文档节选 —
时间:2022-11-28 06:35:40来源:法律常识
摘要:本文主要对施工合同纠纷中“挂靠”的定义进行研究,并对“挂靠”的各种法律后果进行分析。
关键词:挂靠、合同、施工
一、 “挂靠”的认定
(一)文义解释
1. 《建筑法》
《建筑法》第二十六条对“挂靠”作出了明确的禁止规定,禁止建筑施工企业超越本企业资质等级许可的业务范围或者以任何形式用其他建筑施工企业的名义承揽工程。禁止建筑施工企业以任何形式允许其他单位或者个人使用本企业的资质证书、营业执照,以本企业的名义承揽工程。
2.《建设工程质量管理条例》(以下简称《管理条例》)
《管理条例》第六十条[1]、第六十一条[2]分别对挂靠人、被挂靠人的违法行为制订了相关罚则,虽《管理条例》中未定义“挂靠”行为,但之后施行的《建筑工程施工发包与承包违法行为认定查处管理办法》明确规定“挂靠”按《管理条例》的相关条款进行处罚。
3.《建筑工程施工发包与承包违法行为认定查处管理办法》(以下简称《管理办法》)
2019年1月1日,《管理办法》正式施行。《管理办法》第九条正式明确了“挂靠”的定义,即指单位或个人以其他有资质的施工单位的名义承揽工程的行为。该条款所称的承揽工程,包括参与投标、订立合同、办理有关施工手续、从事施工等活动。
《管理办法》第十条规定的应当被认定为“挂靠”的情形:(一)没有资质的单位或个人借用其他施工单位的资质承揽工程的;(二)有资质的施工单位相互借用资质承揽工程的,包括资质等级低的借用资质等级高的,资质等级高的借用资质等级低的,相同资质等级相互借用的;(三)本办法第八条第一款第(三)至(九)项规定的情形,有证据证明属于挂靠的。
《管理办法》第十五条规定了“挂靠”的罚则,即对认定有挂靠行为的施工单位或个人,依据《中华人民共和国招标投标法》第五十四条[3]、《中华人民共和国建筑法》第六十五条和《建设工程质量管理条例》第六十条规定进行处罚。对认定有转让、出借资质证书或者以其他方式允许他人以本单位的名义承揽工程的施工单位,依据《中华人民共和国建筑法》第六十六条、《建设工程质量管理条例》第六十一条[4]规定进行处罚。

任务提示 1 — 根据这篇关于“挂靠”认定的文章，《管理办法》第九条所称的承揽工程包括哪些活动？请全部列出。
任务提示 2 — 把记录中所有含有字符串“Friendly”的行逐一摘出来。

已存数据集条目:
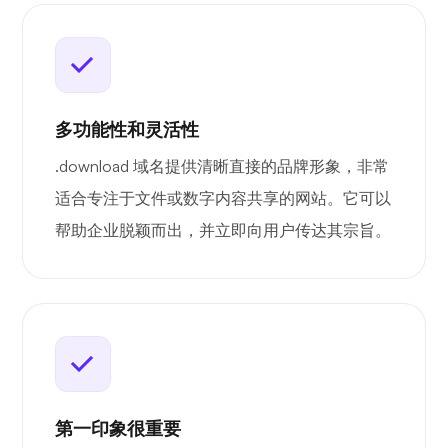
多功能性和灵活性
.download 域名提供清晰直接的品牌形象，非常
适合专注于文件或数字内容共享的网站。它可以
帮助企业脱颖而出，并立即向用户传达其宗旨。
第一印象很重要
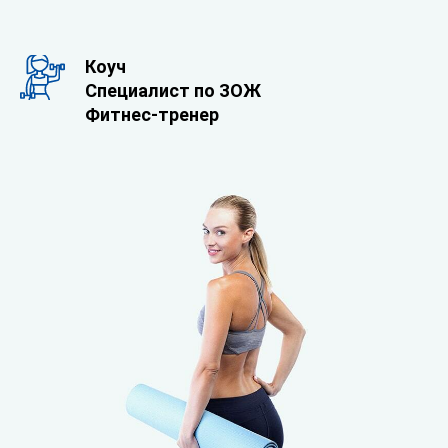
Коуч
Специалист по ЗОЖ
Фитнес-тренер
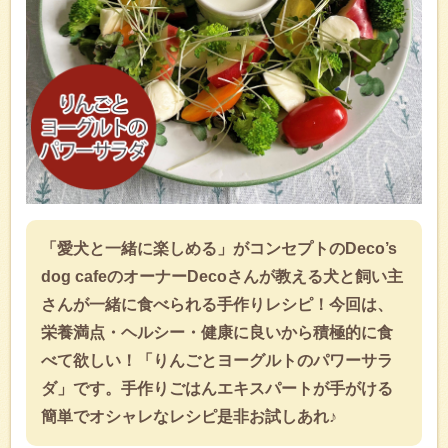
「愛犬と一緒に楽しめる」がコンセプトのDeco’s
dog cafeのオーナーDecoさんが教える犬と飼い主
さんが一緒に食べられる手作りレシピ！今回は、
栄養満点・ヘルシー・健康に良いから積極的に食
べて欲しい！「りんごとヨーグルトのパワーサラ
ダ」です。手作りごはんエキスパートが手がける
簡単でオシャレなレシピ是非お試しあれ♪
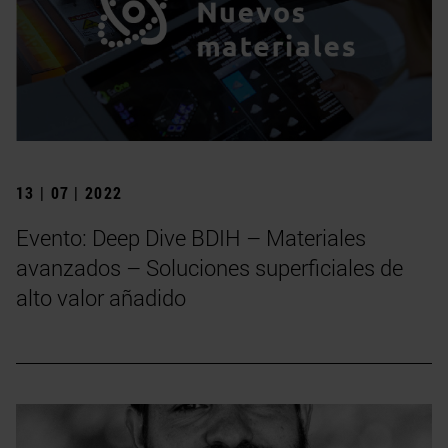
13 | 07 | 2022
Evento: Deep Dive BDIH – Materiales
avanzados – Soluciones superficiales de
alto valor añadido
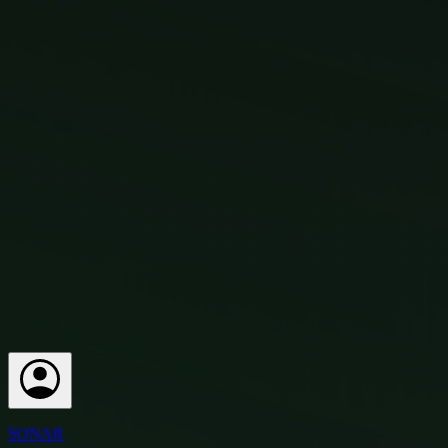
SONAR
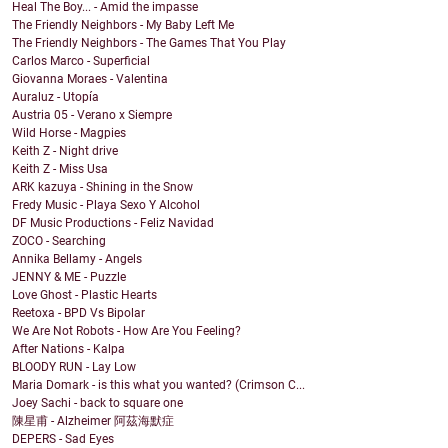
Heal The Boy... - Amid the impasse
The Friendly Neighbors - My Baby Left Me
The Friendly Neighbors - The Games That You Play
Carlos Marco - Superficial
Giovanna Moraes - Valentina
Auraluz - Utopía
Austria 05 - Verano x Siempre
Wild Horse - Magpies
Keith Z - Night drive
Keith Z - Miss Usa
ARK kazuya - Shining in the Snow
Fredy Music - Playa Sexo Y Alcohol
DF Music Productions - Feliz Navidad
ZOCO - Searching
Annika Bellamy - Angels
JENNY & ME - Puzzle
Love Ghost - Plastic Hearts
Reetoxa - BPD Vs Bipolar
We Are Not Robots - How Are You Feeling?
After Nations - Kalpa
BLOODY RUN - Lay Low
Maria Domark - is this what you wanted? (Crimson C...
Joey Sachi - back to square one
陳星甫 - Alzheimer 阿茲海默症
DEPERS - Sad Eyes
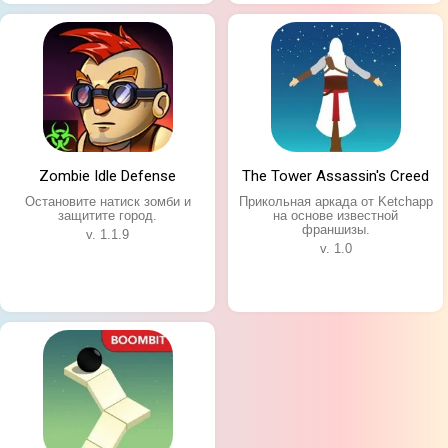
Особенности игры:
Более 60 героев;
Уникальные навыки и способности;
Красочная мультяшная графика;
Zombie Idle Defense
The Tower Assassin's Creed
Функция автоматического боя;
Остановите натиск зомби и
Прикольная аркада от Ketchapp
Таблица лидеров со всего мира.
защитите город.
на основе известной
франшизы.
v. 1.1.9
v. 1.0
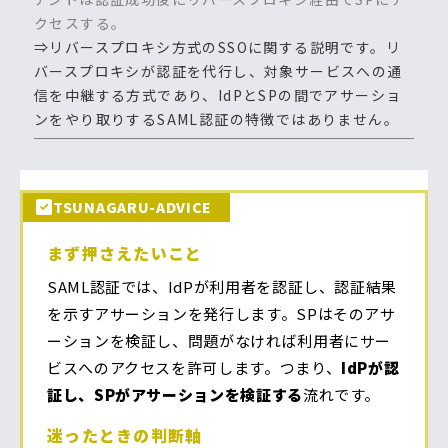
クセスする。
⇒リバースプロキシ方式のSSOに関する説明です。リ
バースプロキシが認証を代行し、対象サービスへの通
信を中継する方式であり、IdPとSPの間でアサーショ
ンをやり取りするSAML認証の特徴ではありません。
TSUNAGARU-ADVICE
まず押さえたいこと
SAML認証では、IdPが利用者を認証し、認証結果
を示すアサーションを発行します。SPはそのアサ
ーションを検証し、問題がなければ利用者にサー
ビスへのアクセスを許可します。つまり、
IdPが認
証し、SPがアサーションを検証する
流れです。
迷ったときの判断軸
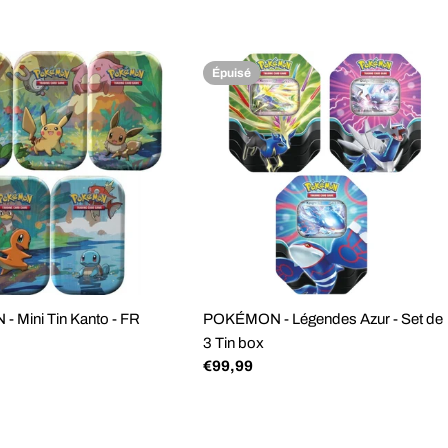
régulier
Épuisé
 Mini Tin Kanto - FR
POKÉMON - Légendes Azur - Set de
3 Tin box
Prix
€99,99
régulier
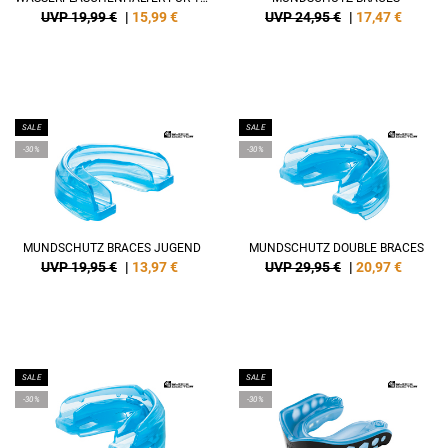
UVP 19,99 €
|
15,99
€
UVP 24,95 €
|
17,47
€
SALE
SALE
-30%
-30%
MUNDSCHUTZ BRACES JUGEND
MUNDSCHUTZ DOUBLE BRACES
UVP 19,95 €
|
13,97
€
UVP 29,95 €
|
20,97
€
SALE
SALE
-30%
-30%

练习输出 1 — 参与投标、订立合同、办理有关施工手续、从事施工

练习输出 2 —
The Friendly Neighbors - My Baby Left Me
The Friendly Neighbors - The Games That You Play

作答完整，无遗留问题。